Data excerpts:
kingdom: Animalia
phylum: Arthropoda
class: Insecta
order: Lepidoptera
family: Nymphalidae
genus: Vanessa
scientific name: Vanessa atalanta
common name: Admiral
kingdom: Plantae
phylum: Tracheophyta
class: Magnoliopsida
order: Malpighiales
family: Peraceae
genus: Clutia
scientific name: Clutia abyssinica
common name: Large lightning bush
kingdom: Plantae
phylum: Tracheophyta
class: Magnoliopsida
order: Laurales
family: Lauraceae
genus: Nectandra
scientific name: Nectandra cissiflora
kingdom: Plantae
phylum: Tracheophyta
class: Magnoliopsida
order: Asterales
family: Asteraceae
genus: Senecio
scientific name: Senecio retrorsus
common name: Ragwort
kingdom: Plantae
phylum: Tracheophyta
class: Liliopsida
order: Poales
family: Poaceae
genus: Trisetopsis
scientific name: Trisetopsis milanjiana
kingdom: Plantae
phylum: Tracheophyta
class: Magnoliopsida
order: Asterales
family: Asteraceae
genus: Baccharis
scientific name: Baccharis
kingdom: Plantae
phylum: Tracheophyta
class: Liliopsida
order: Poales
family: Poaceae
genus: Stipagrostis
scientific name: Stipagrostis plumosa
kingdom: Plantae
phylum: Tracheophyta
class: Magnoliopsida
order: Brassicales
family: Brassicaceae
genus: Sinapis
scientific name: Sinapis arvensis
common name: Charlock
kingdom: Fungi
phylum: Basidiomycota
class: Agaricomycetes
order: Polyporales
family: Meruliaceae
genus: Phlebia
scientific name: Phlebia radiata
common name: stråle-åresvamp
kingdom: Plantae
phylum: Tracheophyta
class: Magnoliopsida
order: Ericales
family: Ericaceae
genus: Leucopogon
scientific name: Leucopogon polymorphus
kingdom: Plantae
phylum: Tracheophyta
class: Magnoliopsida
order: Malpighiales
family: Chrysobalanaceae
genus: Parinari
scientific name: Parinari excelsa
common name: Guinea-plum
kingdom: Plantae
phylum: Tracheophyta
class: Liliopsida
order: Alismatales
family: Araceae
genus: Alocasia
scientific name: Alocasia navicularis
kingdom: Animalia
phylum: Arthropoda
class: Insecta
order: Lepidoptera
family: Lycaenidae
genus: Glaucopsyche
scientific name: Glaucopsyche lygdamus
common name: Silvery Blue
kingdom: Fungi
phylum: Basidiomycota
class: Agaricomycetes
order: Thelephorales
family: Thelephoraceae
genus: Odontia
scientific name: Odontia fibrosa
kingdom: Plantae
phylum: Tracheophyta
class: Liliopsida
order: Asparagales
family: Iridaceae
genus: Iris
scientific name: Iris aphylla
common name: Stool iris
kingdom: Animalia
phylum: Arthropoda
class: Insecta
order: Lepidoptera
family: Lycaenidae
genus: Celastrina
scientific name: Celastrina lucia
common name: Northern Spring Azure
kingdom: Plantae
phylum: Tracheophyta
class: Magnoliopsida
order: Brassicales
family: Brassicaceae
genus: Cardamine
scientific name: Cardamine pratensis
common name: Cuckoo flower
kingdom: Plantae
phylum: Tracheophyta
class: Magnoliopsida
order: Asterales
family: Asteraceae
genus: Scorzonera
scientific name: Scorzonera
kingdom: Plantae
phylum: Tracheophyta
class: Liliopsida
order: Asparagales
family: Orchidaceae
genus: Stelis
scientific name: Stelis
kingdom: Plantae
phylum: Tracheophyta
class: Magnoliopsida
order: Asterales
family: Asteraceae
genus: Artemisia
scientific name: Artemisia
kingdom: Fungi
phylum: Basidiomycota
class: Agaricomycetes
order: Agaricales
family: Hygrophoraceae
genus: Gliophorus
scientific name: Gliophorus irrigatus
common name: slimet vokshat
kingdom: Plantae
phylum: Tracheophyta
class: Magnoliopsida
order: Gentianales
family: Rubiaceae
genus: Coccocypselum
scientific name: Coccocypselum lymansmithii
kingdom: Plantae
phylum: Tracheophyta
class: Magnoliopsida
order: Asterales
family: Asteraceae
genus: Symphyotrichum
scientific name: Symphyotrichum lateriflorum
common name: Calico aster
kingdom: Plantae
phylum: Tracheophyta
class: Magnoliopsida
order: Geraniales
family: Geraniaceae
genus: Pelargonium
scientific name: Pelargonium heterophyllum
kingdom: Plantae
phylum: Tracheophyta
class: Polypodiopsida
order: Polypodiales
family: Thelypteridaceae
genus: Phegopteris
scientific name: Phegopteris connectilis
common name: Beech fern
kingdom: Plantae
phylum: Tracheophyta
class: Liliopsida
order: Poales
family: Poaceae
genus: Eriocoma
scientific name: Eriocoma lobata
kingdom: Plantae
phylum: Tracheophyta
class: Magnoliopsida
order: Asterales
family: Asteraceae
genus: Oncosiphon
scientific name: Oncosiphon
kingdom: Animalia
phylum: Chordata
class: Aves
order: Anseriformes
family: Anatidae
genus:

## Exercise prompt
Copy out the lines of the entries unchanged, from the line containing "order: Polyporales" through the line containing "scientific name: Symphyotrichum lateriflorum", with both of those lines included.

## Complete answer
order: Polyporales
family: Meruliaceae
genus: Phlebia
scientific name: Phlebia radiata
common name: stråle-åresvamp
kingdom: Plantae
phylum: Tracheophyta
class: Magnoliopsida
order: Ericales
family: Ericaceae
genus: Leucopogon
scientific name: Leucopogon polymorphus
kingdom: Plantae
phylum: Tracheophyta
class: Magnoliopsida
order: Malpighiales
family: Chrysobalanaceae
genus: Parinari
scientific name: Parinari excelsa
common name: Guinea-plum
kingdom: Plantae
phylum: Tracheophyta
class: Liliopsida
order: Alismatales
family: Araceae
genus: Alocasia
scientific name: Alocasia navicularis
kingdom: Animalia
phylum: Arthropoda
class: Insecta
order: Lepidoptera
family: Lycaenidae
genus: Glaucopsyche
scientific name: Glaucopsyche lygdamus
common name: Silvery Blue
kingdom: Fungi
phylum: Basidiomycota
class: Agaricomycetes
order: Thelephorales
family: Thelephoraceae
genus: Odontia
scientific name: Odontia fibrosa
kingdom: Plantae
phylum: Tracheophyta
class: Liliopsida
order: Asparagales
family: Iridaceae
genus: Iris
scientific name: Iris aphylla
common name: Stool iris
kingdom: Animalia
phylum: Arthropoda
class: Insecta
order: Lepidoptera
family: Lycaenidae
genus: Celastrina
scientific name: Celastrina lucia
common name: Northern Spring Azure
kingdom: Plantae
phylum: Tracheophyta
class: Magnoliopsida
order: Brassicales
family: Brassicaceae
genus: Cardamine
scientific name: Cardamine pratensis
common name: Cuckoo flower
kingdom: Plantae
phylum: Tracheophyta
class: Magnoliopsida
order: Asterales
family: Asteraceae
genus: Scorzonera
scientific name: Scorzonera
kingdom: Plantae
phylum: Tracheophyta
class: Liliopsida
order: Asparagales
family: Orchidaceae
genus: Stelis
scientific name: Stelis
kingdom: Plantae
phylum: Tracheophyta
class: Magnoliopsida
order: Asterales
family: Asteraceae
genus: Artemisia
scientific name: Artemisia
kingdom: Fungi
phylum: Basidiomycota
class: Agaricomycetes
order: Agaricales
family: Hygrophoraceae
genus: Gliophorus
scientific name: Gliophorus irrigatus
common name: slimet vokshat
kingdom: Plantae
phylum: Tracheophyta
class: Magnoliopsida
order: Gentianales
family: Rubiaceae
genus: Coccocypselum
scientific name: Coccocypselum lymansmithii
kingdom: Plantae
phylum: Tracheophyta
class: Magnoliopsida
order: Asterales
family: Asteraceae
genus: Symphyotrichum
scientific name: Symphyotrichum lateriflorum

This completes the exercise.